Pharmaceutical executives and government officials Bell appealed to for his documentary denied his requests for interviews.

And while he doesn’t deny that the pharmaceutical industry is also responsible for many life-saving drugs on the market, Bell said he hopes his film will inspire people to be their own advocate when it comes to their health.

“This isn’t a movie that’s there to condemn the pharmaceutical industry or say ‘If you get sick, don’t go to the doctor,’” he said. “I think [people] should go in and ask their doctor not what drug is right for them, but go in and ask their doctor why the doctor had put them on this specific drug.”

We’re just taking too many pills, and we have to be careful, he added.

For more information, visit PrescriptionThugs.com.

4 Responses

  1. Kristine…you make a good point, a point that I’ve adhered to for years. The fact that I am seeing others adopt this is good. It means that people are becoming educated that the addict, the so-called junkie, does not have a moral failing. The addict has real disease, just like the Alzheimer’s, Parkinson’s, Huntington’s Disease patients, et.al. It’s in the brain. Where it strikes and how it manifests is the only substantive difference in terms as how the sufferers are viewed and treated by society. It’s not due to a weak will or a choice to live that way. No one chooses to live like that unless they are crazy. I deliberately stated that last thought as I did, as it proves my point. It sounds patently pejorative, but it makes the point. One has to be “crazy”, i.e., have an organic brain illness to end up living the lifestyle of an addict. No one chooses to do that.

    We, as a society, think ourselves to be advanced and progressive because we don’t lock the insane in cages and mistreat them as the English did at the Bedlam institution for the insane centuries ago. Ummm, we don’t. Addiction is mental illness and this is exactly what our society does; it treats the addict as a criminal with significant character defects as opposed to realizing that the force driving addiction and the related “criminal” behaviors is one of an organic illness in the brain. There is somewhat of a shift occurring as more jurisdictions are “sentencing” the drug offenders to rehab.

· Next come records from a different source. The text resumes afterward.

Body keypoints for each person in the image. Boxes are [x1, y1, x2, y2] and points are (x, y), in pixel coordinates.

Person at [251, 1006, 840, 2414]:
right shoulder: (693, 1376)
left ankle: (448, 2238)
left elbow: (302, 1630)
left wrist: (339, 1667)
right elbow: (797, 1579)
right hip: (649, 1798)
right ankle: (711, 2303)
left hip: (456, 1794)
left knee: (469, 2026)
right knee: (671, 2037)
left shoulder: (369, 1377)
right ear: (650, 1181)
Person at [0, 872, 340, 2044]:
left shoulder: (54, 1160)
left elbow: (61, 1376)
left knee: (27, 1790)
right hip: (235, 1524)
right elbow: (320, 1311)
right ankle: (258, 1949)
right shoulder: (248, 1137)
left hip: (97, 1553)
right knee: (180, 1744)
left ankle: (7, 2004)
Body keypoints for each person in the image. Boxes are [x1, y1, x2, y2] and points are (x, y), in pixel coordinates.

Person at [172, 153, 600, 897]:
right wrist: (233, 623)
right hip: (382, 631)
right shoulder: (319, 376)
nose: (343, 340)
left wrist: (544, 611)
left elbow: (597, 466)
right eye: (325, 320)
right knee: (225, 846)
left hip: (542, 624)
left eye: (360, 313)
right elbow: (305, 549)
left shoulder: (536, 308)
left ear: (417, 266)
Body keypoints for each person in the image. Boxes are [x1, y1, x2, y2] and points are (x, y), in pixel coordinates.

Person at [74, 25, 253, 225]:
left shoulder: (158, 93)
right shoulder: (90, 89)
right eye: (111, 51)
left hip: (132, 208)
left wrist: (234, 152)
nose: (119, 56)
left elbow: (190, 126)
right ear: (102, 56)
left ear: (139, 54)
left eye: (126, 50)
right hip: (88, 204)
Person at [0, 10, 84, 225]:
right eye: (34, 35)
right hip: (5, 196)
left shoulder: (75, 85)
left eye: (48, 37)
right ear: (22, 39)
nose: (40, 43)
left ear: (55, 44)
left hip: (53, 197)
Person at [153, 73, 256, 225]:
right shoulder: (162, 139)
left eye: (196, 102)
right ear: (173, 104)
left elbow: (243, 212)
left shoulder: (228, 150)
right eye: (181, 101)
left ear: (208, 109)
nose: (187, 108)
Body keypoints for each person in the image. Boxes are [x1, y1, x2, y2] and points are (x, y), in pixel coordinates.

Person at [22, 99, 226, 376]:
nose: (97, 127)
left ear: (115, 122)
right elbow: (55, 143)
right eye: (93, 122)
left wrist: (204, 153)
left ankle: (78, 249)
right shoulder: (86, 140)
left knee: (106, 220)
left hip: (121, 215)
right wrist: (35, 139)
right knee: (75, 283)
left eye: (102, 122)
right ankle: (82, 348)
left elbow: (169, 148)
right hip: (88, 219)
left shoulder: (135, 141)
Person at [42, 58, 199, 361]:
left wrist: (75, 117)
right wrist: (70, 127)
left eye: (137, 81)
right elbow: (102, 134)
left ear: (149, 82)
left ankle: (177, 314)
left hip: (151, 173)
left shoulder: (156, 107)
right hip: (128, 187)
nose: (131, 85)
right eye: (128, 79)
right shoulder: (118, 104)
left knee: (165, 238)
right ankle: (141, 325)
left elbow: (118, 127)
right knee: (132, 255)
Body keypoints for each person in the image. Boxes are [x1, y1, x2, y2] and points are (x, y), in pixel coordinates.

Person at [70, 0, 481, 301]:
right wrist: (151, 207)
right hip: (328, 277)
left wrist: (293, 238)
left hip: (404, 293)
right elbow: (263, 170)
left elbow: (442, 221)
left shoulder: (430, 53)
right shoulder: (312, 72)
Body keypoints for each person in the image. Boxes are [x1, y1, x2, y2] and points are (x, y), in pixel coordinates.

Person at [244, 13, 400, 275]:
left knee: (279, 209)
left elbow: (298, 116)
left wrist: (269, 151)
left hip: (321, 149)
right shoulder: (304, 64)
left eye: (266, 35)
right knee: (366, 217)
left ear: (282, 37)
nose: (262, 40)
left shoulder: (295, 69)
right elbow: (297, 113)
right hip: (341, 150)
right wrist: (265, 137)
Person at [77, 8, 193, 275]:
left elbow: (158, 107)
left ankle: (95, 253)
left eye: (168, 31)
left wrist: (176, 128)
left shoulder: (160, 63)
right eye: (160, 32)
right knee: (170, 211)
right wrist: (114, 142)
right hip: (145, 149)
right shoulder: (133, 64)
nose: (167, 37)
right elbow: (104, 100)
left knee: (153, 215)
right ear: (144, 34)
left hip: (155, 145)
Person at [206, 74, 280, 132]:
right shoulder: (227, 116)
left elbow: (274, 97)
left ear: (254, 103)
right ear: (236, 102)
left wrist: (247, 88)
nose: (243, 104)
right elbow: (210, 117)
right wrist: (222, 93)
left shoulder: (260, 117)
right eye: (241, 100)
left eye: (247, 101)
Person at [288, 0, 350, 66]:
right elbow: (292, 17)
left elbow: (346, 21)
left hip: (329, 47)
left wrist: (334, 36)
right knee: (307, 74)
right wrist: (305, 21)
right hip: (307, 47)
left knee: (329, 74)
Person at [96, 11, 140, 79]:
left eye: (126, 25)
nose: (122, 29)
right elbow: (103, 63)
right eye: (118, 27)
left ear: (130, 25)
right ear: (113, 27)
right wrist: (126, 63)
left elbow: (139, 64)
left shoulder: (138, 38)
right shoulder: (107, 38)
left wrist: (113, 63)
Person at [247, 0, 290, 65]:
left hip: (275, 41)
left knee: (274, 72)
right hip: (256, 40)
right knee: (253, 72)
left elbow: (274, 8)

Still, until our society, as a whole, sees addiction in the same light as Parkinson’s or Alzheimer’s, there will always be this attitude to punish. That needs to change.

  2. I keep saying that we need to be sure to respect the fact that addiction is an illness and not be “yelling” at addicts. More exposure like this is good, but we also have to let these people know the seriousness of some of our diseases and why we take Rx’s that others get addicted to. I also believe that many of them know that; but it’s good to just have a mention in it on both sides. If we respect each other, our problems may just get better, not worse!

  3. What a crock, if this guy only received pain medication for the treatment of pain while recovering from an operation, how in the world did this idiot get access to 20 to 30 pills a day?

    • The same way all addicts get them. An addict will steal, lie, and do whatever they need to do. Same with an alcoholic. Same with a food addict. It’s a disease and it works in the brain — mental and physical DISEASES are not different, we’ve just been programmed to believe they are. If you have Parkinson’s Disease, doesn’t that work in the brain, then cause physical problems?